May 2 2017 11:33 AM

County wrestles with malware infection targeting ‘banking information’

TUESDAY, May 2 — Ingham county officials are working overtime to purge the county’s computer systems of a malware attack that sought to steal banking information, but systems may not be fully restored until Friday, the county controller, Tim Dolehanty, said this morning.

He said 25 percent of the systems had been restored as of 10:30 a.m.


The virus, which Dolehanty said tech staffers have not identified yet, caused the county to shut down the entire computer network Saturday. Antivirus software and the tech staff quickly identified and isolated the virus.

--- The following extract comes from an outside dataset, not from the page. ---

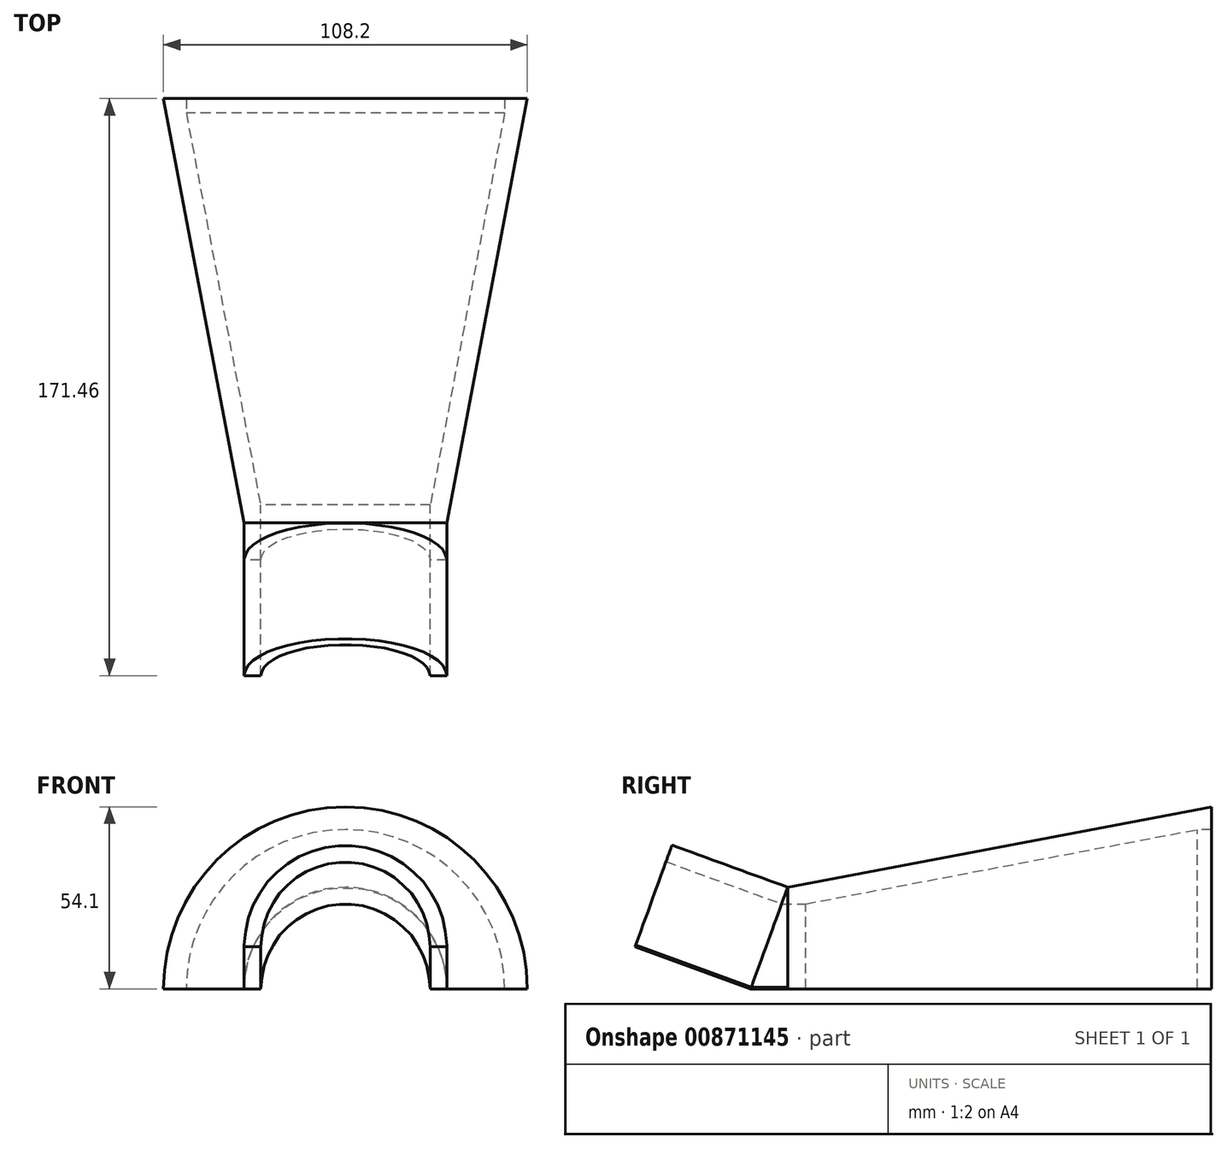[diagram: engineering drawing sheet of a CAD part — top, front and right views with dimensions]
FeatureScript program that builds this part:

“It was searching for banking information and passwords,” Sarah Anthony, who chairs the Ingham County Board of Commissioners, said Monday night in a phone interview. “It did not do what it set out to do.”


She said the infections, which the county’s information technology helpdesk identified in an email Sunday night as “several malicious virus attacks,” were first noticed at about 1:30 p.m. Friday. Staff worked through the weekend identifying the virus, attempting to contain it and developing a “cleaning procedure” to rid county computers of the malicious codes. The viruses affected every department, Dolehanty said.


Over 1,600 computers were impacted by the fast spreading malware. Each requires an individual sweep with antivirus software and other procedures, Anthony confirmed. She was told each computer system would take “about 15 minutes to clear out.”


Dolehanty said staff are able to function using personal computers and smartphones, but “it’s not optimal.”

News of the contagion first broke Monday morning when Ingham County Clerk Barb Byrum announced she was shutting her offices “out of an abundance of caution.” The offices will remain closed today, as county tech officials work to clear out any of the malicious code that may remain.


The Sunday email directed staff to log off and turn off their computers that contained sensitive data. It warned continuing to use the system without clearance “may be exposing your data, including keystrokes, to individuals with malicious intent.” Capturing keystrokes is a way that viruses can identify passwords and other sensitive data to be exploited.


Tech employees took two and half hours to cleanse the computer used by Jennifer Shuster, chief deputy county clerk. Still, as of Monday night, Byrum was unable to access websites required to process various clerk services like gun licensing.


She said the special elections scheduled in East Lansing and Haslett today would not be impacted. She said the systems for elections are “safe and secure” and “redundancy” systems were in place if there are any concerns.


Anthony said she was uncertain what the final price tag would be on the containment and cleanup from the malicious contagion.


But Thomas Holt, an assistant professor in the School of Criminal Justice at MSU and an expert in cyber crime, said the price tag could easily reach $100,000 “just to do the repair.”


The fact the employees of the county are moving from computer to computer to remove the malware indicates the viral infection is “much more complex,” he said, and could result in increased vulnerability if the county fails to find out how the virus made it past the firewalls.


Dolehanty said tech employees had isolated the virus for later review, but he suspects it is a new version of an older virus.


While it is unclear what viruses are involved, Holt said they likely had their source from “foreign nationals.”

Just over a year ago, Vince Foess, then interim director of the county’s Innovation and Technology Department, warned county commissioners that the county’s computer systems were vulnerable to attack.

Foess told the County Services Committee in February 2016 that there were “security issues” with the web applications, adding that there had been “zero security on the back end” of past systems. Dolehanty declined to disclose the suspected vulnerabilities.


That news came only months after the county fired the former director, Michael Ashton, and Frank Chain, the department’s program manager, after City Pulse reported he had violated the county’s ethics policy by taking gifts and travel from county contractors.


Dolehanty said he was unsure if the current situation was related to those vulnerabilities.


“We have not even looked at how it got in here,” he said. “We’re just trying to contain and remove it right now.”